That's a good idea. That'll work.


----------



## Greek Boy (Apr 12, 2010)

Gary- excellent job as usual. Like the feature that they are removable for easy cleaning. I would put wired bottom in there so droppings would fall through and walking would be sure grip for the birds. Shavings or play sand would make good cover under the wired floor for drying the droppings. Your friend-Nick..


----------



## Shadybug Lofts (Mar 13, 2010)

Thanks Jay and Nick, I kinda worked out that the bigger hole will be easier for them to drink and eat through. I will end up putting some kind of grate in the bottom i'm sure. 3 more to go. I want to put 4 of them in my new loft.


----------



## aarongreen123 (Jan 26, 2005)

where did you source the hanging brackets and the green door panel?


----------



## Shadybug Lofts (Mar 13, 2010)

aarongreen123 said:


> where did you source the hanging brackets and the green door panel?
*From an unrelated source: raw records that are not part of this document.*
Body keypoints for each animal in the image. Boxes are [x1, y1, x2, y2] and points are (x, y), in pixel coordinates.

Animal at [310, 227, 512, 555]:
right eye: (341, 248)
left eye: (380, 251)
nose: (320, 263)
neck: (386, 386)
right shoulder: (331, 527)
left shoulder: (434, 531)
The doors I got from foys, and the hangers I have on hand for my taxidermist shop to hang deer heads. They come from Mckenzie taxidermy supply. I think they have a website. Or if you want I can give you the number to call to order and how much they are if you would like, but it will have to wait till I get home from work tonight.


----------



## Shadybug Lofts (Mar 13, 2010)

I think seagels has the doors too, one of the two places is cheeper. The pictures of the box doesn't do it justice. Its realy nice and I think it will work great I'm trying to put a cheap grate in the bottom now, so we will see what I come up with.


----------